Baker, in a recent interview, said the focus of entrepreneurial bricolage “is on treating as resources things that other people treat as worthless.”

Asked if the research might have particular relevance in today’s global economic crisis, he said, “Bricolage appears to be common at most times and in most places, but it is reasonable to expect that it represents a higher percentage of business activity during downtimes and in places with few standard resources.”

He added, “The notion of entrepreneurs ‘making do’ includes two elements: a bias for action; that is, doing something rather than nothing even when resources seem to be inadequate, and looking beyond the ‘warts’ of imperfect resources to find ways – creatively – to combine them in order to work toward goals,” Baker said.

He offered as an example Moneyball, the book by Michael Lewis and the movie with Brad Pitt. Baker summarizes the story line as follows. Billy Beane of the Oakland A’s put together a team that did much better than what anyone thought possible, a very limited budget by rejecting conventional scouting wisdom (refusing to enact limitations), playing around with ‘sabremetrics’ ideas and constructing a team from a combination of players from the Island of Misfit Toys.

Another example, this one from his field work, involves a farmer and abandoned coal mines. The farmer is growing tomatoes hydroponically, something made possible when he finds a way to tap methane that had been trapped in the abandoned coal mines on his property. He used the methane to power a generator, producing free electricity to light his greenhouses and selling the rest to the local utility. Excess heat from the generator warms the water for the hydroponic plants, and tilapia that he grows in the warm water provides fertilizer for the plants’ roots.

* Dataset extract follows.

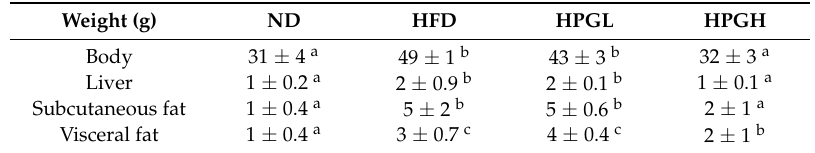
Table 1. Characteristics of mice fed a Normal Diet (ND), a High-Fat Diet (HFD), HFD with 1% Platycodon grandiflorum (PG) extract (HPGL), and HFD with 5% PG extract (HPGH).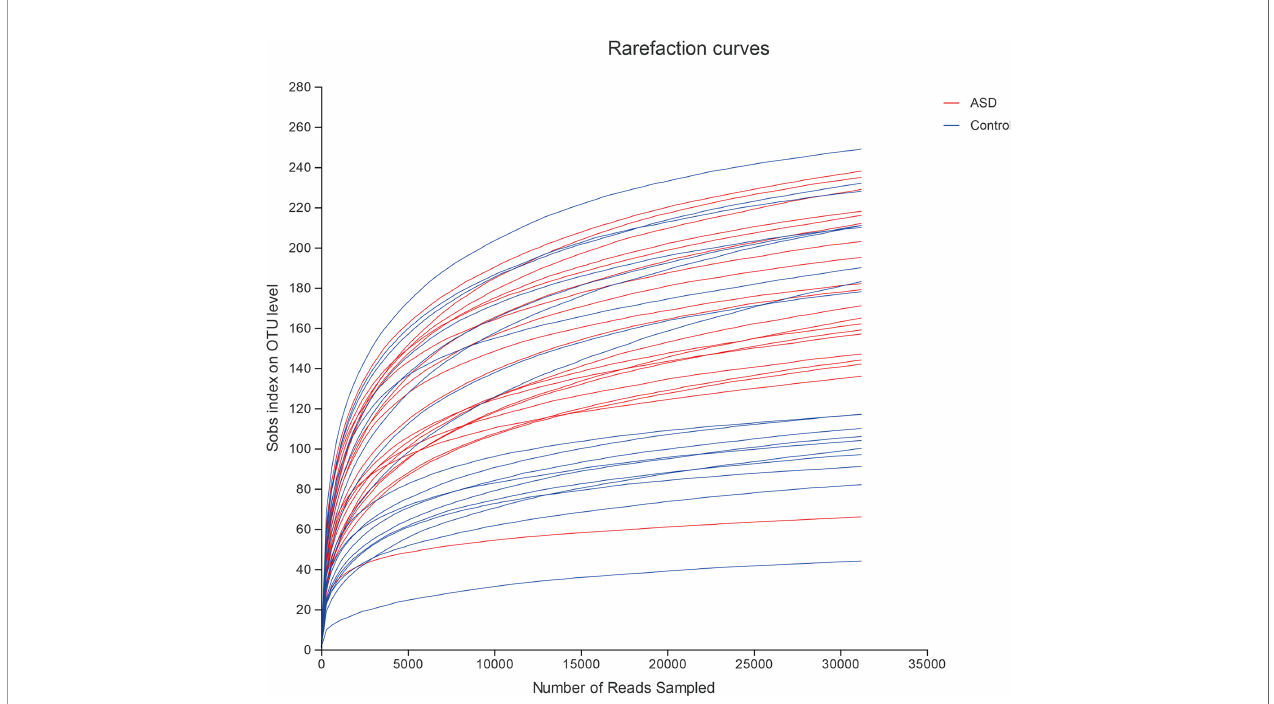
FIGURE 1 | The bacterial community richness was analyzed by rarefaction curves (red: ASD group; blue: control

Bricolage Research – both Global and Local

Baker is the principal foreign investigator on the Comprehensive Australian Study of Entrepreneurial Emergence (CAUSEE), based at Queensland University of Technology in Brisbane, Australian. It is Australia’s largest nascent entrepreneurship research project. He was recruited for the project by Per Davidsson, head of CAUSEE and a globally recognized entrepreneurship researcher. Together, they are working to create a measure of bricolage. Along with a team of researchers at the Queensland University of Technology, Baker has written a series of working papers on the topic. The researchers also have invited graduate students from around the world to incorporate the measure into their dissertation research.

Baker also is working on this research with faculty at other business colleges in the United States, South Africa, Canada, and Sweden, among others.

“My work on bricolage spans traditional high tech-high growth ventures, entrepreneurship in emerging and struggling economies, and entrepreneurship in rural areas of North Carolina facing hardships,” Baker said.

Classroom Connections

This focus on bricolage also impacts entrepreneurship courses that Baker and other faculty teach at the NC State Poole College of Management and Jenkins Graduate School. “We explicitly teach bricolage,” he said. “It is part of HiTEC (the Jenkins MBA concentration in entrepreneurship) and part of the growth ventures course. We have students who practice bricolage and are therefore able to move forward in the face of resource constraints that would stop others,” he said.

“One student, in the college’s Master of Global Innovation Management (MGIM) program, did his master’s thesis on bricolage,” he added. Beyond Poole College, a doctoral student in NC State’s College of Textiles focused her dissertation partly around the idea of human capital bricolage.